**TEXT SECTION**

4.28.2013

Frustrations, Time Travel, Etc.

So this thyroid thing is getting really, really annoying.

For example, yesterday was a beautiful spring Saturday (it's officially spring because I saw a butterfly the other day), and I wanted to be out and about.  But I had no energy.  I didn't have enough energy to shower let alone go out.  I spent the whole day in my chair watching White Collar on Netflix and doing low energy things like painting my toenails and cutting out patterns.  It was lame.  I hate this because for years I was mentally unable to do anything, and now that I'm mentally healthy and WANT to do stuff, I'm physically unable.

Plus, the weight gain is really, really frustrating.  I started the year so damn determined and I was doing so well!  But now I've gained weight from my thyroid being out of wack, plus I don't have any energy to work out at all, plus the low energy means more soda to keep myself going during the day.  So needless to say, I feel dis.gus.ting.  I hate it.

I keep telling myself that Monday is almost here and that after that this will get better.  As much as I'm not looking forward to going to NCHC again I'll be glad to get this nipped in the bud so that I can get on with my life.  I never thought I'd crave exercise but I do . . . I just want to move my body and not being able to blows.  I'm also feeling very creative lately but I don't have the energy to write.

I do have some anxiety that I'll go to the appt. and they'll tell me my thyroid is fine and that I'm just going to have to deal with feeling like shit indefinitely.  I'm trying not to think about that possibility, and I am telling myself how very, very unlikely it is . . . really, what are the chances I'm taking a potentially thyroid altering medication and having thyroid related symptoms and and have had high TSH tests already and it's not my thyroid?  Slim to none, I'd think.  I think I worry that on some level I'm just being lazy and detached and not engaging in my life.

Collected data
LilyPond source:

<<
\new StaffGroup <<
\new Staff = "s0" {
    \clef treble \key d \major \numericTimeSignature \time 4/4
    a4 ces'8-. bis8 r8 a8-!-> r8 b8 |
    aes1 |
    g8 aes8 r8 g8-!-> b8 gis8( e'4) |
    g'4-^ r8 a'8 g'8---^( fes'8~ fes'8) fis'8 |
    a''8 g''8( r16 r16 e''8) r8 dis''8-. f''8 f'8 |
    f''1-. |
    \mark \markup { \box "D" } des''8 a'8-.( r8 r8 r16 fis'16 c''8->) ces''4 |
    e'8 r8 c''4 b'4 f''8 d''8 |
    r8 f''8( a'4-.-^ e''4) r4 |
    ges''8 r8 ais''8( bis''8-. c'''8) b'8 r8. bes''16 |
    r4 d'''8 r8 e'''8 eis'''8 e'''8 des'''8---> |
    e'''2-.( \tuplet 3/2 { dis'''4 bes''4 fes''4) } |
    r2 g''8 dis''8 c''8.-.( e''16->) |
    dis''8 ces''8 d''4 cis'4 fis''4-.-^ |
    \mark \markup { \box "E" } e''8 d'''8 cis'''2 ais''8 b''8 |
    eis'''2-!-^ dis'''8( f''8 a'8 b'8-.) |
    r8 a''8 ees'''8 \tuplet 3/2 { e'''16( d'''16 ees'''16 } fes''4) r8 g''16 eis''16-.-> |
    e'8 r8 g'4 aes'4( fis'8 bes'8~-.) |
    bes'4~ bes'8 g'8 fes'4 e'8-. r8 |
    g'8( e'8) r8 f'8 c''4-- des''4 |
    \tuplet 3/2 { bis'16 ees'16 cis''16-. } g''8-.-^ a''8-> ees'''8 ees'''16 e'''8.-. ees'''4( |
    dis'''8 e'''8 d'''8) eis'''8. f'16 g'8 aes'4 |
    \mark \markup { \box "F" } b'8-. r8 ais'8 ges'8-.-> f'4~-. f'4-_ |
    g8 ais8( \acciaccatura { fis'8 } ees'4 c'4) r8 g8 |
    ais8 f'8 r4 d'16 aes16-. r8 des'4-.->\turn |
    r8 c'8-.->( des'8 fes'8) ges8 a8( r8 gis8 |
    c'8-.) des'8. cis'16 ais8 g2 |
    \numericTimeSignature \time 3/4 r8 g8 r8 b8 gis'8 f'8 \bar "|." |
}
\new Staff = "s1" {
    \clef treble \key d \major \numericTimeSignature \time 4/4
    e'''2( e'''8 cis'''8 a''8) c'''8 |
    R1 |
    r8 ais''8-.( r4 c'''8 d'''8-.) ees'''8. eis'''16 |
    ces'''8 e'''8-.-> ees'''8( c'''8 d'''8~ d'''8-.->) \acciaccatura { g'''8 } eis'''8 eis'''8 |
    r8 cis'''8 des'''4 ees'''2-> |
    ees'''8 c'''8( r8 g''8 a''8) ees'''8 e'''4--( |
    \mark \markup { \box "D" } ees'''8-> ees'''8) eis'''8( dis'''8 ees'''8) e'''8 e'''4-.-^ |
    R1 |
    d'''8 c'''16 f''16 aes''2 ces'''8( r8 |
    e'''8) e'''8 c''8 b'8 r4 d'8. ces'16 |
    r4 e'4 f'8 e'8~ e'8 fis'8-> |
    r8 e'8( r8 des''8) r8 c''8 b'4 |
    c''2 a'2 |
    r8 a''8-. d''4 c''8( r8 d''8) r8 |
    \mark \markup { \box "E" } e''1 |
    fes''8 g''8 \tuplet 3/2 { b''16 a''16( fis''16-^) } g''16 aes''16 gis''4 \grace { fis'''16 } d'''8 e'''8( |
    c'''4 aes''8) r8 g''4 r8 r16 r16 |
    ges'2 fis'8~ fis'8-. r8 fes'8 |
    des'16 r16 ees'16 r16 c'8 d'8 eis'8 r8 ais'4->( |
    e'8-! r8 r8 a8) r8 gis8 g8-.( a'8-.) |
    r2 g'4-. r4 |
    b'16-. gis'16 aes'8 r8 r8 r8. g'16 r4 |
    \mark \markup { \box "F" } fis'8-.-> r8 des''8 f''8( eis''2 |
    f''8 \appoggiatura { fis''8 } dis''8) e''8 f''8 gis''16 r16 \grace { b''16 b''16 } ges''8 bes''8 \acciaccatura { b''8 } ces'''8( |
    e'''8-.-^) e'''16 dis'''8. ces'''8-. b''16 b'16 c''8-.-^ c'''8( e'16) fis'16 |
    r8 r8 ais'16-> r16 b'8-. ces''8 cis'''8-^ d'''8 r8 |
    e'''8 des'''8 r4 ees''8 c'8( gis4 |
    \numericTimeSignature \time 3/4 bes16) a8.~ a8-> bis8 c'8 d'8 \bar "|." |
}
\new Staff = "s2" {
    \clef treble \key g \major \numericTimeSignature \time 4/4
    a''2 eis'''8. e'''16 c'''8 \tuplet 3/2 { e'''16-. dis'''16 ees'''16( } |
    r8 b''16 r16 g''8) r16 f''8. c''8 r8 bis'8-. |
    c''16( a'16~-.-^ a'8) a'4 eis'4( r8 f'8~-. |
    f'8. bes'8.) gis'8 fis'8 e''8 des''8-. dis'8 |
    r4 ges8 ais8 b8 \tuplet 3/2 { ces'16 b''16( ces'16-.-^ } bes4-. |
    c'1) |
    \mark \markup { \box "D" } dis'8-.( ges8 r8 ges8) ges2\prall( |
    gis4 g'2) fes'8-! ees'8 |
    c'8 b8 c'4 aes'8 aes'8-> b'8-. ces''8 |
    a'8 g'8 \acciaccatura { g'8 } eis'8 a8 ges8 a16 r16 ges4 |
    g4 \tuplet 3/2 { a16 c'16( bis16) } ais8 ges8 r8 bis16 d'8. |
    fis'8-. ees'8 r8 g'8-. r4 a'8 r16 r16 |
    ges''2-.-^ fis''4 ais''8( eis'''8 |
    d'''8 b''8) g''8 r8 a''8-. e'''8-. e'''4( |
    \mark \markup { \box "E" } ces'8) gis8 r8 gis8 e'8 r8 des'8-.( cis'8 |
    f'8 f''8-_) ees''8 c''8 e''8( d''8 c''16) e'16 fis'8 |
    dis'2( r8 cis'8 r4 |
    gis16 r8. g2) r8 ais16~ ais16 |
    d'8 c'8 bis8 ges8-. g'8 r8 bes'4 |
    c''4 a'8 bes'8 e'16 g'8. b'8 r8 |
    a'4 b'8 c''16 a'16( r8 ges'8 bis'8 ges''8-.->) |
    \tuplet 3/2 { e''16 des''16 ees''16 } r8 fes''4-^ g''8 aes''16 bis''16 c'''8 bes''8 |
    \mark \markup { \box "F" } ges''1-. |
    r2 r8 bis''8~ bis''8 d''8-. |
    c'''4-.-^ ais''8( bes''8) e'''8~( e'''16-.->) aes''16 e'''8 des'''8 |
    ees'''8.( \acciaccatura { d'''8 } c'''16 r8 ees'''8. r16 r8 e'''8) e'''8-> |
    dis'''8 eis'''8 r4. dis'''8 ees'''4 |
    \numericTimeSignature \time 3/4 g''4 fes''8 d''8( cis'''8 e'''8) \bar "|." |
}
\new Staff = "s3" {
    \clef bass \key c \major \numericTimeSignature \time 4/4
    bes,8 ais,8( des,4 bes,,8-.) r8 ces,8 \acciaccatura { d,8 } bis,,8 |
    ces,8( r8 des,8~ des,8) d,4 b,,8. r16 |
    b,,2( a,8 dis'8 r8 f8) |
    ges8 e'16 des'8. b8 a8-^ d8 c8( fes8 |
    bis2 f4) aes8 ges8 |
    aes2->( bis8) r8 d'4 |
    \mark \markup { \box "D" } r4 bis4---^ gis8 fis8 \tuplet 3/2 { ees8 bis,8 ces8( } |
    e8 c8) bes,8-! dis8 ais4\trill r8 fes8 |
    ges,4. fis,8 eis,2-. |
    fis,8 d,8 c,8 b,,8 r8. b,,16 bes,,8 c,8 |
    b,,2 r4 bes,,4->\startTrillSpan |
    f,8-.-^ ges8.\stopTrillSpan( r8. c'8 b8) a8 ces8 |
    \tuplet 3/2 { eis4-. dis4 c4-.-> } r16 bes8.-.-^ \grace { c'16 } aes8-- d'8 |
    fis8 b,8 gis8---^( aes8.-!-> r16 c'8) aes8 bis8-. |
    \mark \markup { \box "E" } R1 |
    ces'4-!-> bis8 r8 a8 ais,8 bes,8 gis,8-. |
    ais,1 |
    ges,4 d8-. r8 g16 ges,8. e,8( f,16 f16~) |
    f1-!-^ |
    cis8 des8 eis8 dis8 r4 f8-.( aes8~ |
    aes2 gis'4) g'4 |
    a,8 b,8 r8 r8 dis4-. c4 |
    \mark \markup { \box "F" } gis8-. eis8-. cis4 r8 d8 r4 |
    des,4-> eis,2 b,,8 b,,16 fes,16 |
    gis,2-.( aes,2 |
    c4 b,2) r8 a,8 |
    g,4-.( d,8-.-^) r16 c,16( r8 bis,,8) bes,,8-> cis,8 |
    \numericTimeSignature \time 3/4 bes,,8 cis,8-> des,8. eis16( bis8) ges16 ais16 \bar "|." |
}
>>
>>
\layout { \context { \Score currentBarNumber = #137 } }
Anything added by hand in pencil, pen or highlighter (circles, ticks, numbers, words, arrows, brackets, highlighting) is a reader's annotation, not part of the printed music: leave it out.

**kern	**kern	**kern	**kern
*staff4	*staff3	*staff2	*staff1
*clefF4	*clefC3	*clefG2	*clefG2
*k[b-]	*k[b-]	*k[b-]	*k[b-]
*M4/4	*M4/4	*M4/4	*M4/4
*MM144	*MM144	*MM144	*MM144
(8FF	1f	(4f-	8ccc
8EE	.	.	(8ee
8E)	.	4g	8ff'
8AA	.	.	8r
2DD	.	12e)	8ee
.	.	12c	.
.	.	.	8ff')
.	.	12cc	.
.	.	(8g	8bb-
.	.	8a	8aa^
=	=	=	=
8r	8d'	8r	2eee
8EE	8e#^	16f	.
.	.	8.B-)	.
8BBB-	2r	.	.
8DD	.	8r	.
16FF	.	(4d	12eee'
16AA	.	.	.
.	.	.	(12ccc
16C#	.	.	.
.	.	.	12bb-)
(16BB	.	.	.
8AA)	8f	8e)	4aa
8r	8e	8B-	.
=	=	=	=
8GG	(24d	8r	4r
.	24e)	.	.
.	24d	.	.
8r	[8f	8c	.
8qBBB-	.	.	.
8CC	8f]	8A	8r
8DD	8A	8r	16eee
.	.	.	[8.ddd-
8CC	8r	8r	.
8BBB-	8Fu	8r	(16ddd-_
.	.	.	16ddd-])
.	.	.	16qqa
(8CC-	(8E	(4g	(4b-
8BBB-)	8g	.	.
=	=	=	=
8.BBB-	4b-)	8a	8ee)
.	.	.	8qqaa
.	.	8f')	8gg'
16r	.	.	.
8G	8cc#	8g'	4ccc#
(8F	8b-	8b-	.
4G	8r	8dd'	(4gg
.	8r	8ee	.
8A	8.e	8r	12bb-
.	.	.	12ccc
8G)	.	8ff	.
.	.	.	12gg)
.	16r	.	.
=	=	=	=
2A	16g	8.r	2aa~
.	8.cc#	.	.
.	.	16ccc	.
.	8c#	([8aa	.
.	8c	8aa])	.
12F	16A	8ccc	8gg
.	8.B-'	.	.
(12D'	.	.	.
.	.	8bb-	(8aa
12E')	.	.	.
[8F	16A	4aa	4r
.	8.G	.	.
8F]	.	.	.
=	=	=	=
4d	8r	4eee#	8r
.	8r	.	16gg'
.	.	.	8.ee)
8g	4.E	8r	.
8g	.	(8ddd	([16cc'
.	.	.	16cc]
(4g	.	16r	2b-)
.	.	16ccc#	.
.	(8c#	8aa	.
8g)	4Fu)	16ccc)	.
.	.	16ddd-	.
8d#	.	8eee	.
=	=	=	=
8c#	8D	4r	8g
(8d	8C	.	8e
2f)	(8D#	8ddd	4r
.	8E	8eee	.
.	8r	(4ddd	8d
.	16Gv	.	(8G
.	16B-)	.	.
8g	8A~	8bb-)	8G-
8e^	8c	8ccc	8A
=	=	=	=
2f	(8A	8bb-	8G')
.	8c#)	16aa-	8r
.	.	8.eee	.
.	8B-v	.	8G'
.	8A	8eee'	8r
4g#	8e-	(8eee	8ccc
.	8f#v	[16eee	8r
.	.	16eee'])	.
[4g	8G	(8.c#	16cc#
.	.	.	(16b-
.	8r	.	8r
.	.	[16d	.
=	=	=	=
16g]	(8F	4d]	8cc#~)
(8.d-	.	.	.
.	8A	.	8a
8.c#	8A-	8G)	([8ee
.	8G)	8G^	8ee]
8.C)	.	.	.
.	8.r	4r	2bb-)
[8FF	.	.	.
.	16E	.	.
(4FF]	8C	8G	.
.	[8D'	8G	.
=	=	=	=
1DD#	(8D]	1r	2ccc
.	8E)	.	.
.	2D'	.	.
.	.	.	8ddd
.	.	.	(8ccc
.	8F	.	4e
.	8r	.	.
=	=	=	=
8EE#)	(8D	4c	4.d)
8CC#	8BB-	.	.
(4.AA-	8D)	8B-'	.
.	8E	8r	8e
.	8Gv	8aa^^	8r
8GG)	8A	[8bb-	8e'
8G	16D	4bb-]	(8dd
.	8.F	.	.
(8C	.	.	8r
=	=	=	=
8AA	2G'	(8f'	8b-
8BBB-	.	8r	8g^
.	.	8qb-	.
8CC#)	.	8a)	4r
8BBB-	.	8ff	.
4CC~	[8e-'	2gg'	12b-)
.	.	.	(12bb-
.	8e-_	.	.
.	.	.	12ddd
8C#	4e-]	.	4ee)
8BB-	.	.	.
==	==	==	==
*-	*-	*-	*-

**COMPLETE THE FOLLOWING**
A. In the blog post about thyroid frustrations, how does the writer know that it is officially spring?
B. Resume the blog post about thyroid frustrations, continuing from its final sentence.

**ANSWERS TO THIS EXERCISE**
A. The writer saw a butterfly the other day.

B.
Anyway, I stayed up late last night watching White Collar (too late . . . like 5 AM kinda late . . . latest I've stayed up since I started working) and just sort of thinking.  The windows were open and there was a nice, cool breeze coming in.  At one point I went in the bedroom to get something and I could feel the breeze, and it smelled like summer time, and I could smell my sleep therapy spray and this candle (Wine Country) that I've had forever and it was an intensely eerie feeling.  It felt exactly the way nights felt years ago, when I lived on the other side of this apartment complex (it's so strange to think that just a few hundred yards away is where my whole life used to be).  The details now are a lot different: I'm employed instead of unemployed, mentally healthy instead of mentally unstable, there are more pets and fewer rooms, and a different view from the windows.  Aside from those, though, it's almost like nothing ever changed.  Nights like that it's easy to imagine that Corey and I never met, that the reality is just this and not that I found and lost my soul mate, that there was this whole other life in a whole different place in between then and now.

The nights felt like this right before I met him so in my head there's always that association.

At the same time I feel like the memories of him are starting to fade.  The other day something reminded me of something really sweet he said to me once when we were first together--the thing that made me sure I was in love with him, actually.  I used to think of it all the time but when I remembered it the other day, it surprised me, because . . . I'd almost forgotten it had happened.  I'd forgotten I had it stored in my mind, if that makes sense.  And I was surprised to see it again and also surprised to realize how long it had been since I'd thought of it.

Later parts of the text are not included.